Текст для разбора -
+===+

Памяти Ахматовой | страница 18



Знаешь сам, половины из них

Злая память никак не истратит:

Набок сбившийся куполок,

Грай вороний, и вопль паровоза,

И как будто отбывшая срок

Ковылявшая в поле береза,

И огромных библейских дубов

Полуночная тайная сходка,

И из чьих-то приплывшая снов

И почти затонувшая лодка…

Побелив эти пашни чуть-чуть,

Там предзимье уже побродило,

Дали все в непроглядную муть

Ненароком оно превратило,


И казалось, что после конца

Никогда ничего не бывает…

Кто же бродит опять у крыльца

И по имени нас окликает?

Кто приник к ледяному стеклу

И рукою, как веткою, машет?..

А в ответ в паутинном углу

Зайчик солнечный в зеркале пляшет.

+===+

Данные -
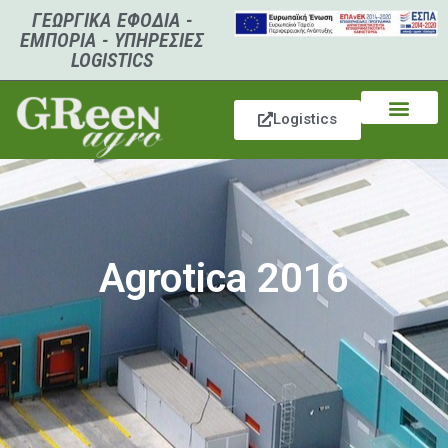
ΓΕΩΡΓΙΚΑ ΕΦΟΔΙΑ -
ΕΜΠΟΡΙΑ - ΥΠΗΡΕΣΙΕΣ
LOGISTICS
Logistics
Agrotica 2016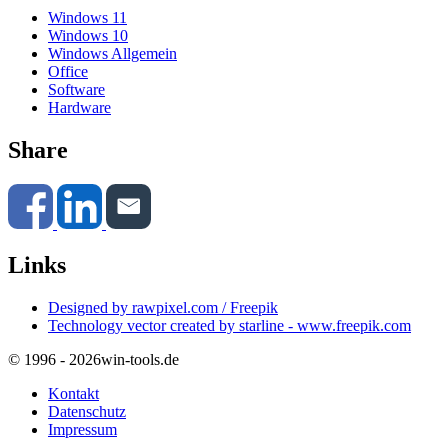
Windows 11
Windows 10
Windows Allgemein
Office
Software
Hardware
Share
Links
Designed by rawpixel.com / Freepik
Technology vector created by starline - www.freepik.com
© 1996 - 2026
win-tools.de
Kontakt
Datenschutz
Impressum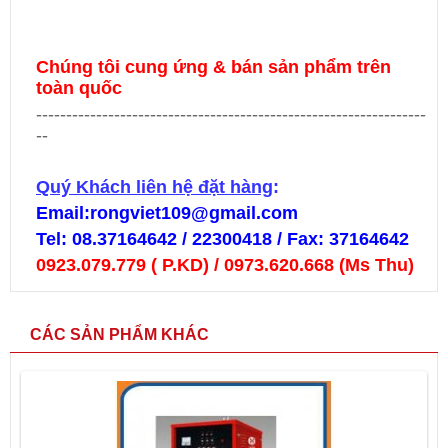
Chúng tôi cung ứng & bán sản phẩm trên
toàn quốc
-----------------------------------------------------------------
--
Quý Khách liên hệ đặt hàng
:
Email:rongviet109@gmail.com
Tel: 08.37164642 / 22300418 / Fax: 37164642
0923.079.779
( P.KD)
/
0973.620.668
(Ms Thu)
CÁC SẢN PHẨM KHÁC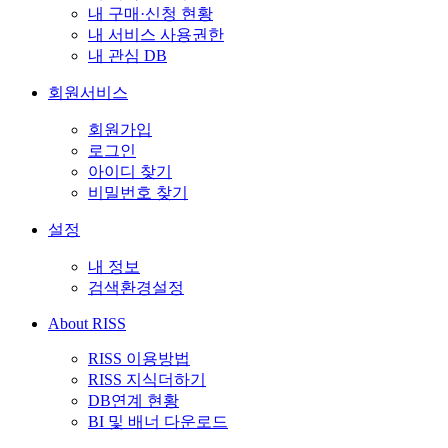
내 구매·신청 현황
내 서비스 사용권한
내 관심 DB
회원서비스
회원가입
로그인
아이디 찾기
비밀번호 찾기
설정
내 정보
검색환경설정
About RISS
RISS 이용방법
RISS 지식더하기
DB연계 현황
BI 및 배너 다운로드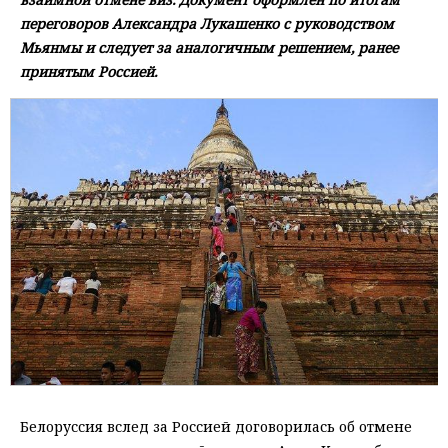
переговоров Александра Лукашенко с руководством
Мьянмы и следует за аналогичным решением, ранее
принятым Россией.
Белоруссия вслед за Россией договорилась об отмене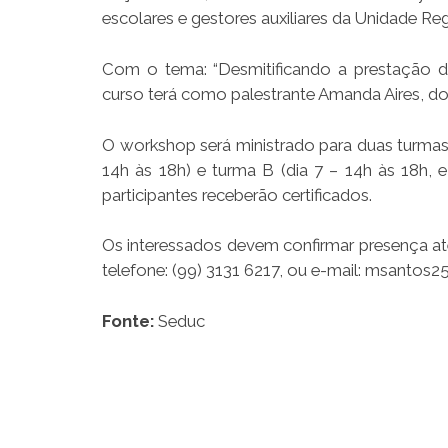
escolares e gestores auxiliares da Unidade R
Com o tema: “Desmitificando a prestação 
curso terá como palestrante Amanda Aires, d
O workshop será ministrado para duas turmas e
14h às 18h) e turma B (dia 7 – 14h às 18h, e
participantes receberão certificados.
Os interessados devem confirmar presença at
telefone: (99) 3131 6217, ou e-mail: msantos2
Fonte:
Seduc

+===+

Список заданий -
A: Как будет выглядеть отрывок текста для разбора, который начинается со слов «И казалось, что» и заканчивается словами «как веткою, машет?..», если заменить в нем «крыльца» на «калитки»?
B: Как передать содержание текста для разбора в двух предложениях?
Записи здесь никакой роли не играют.

Ответы к заданиям -
A:
И казалось, что после конца

Никогда ничего не бывает…

Кто же бродит опять у калитки

И по имени нас окликает?

Кто приник к ледяному стеклу

И рукою, как веткою, машет?..

B: Злая память хранит сбившийся набок куполок, вороний грай, вопль паровоза, ковылявшую в поле березу, полуночную сходку библейских дубов и почти затонувшую лодку, а предзимье уже чуть побелило пашни и превратило дали в непроглядную муть. Казалось, что после конца ничего не бывает, но кто-то снова бродит у крыльца, окликает по имени и машет у ледяного стекла, а в ответ в паутинном углу пляшет в зеркале солнечный зайчик.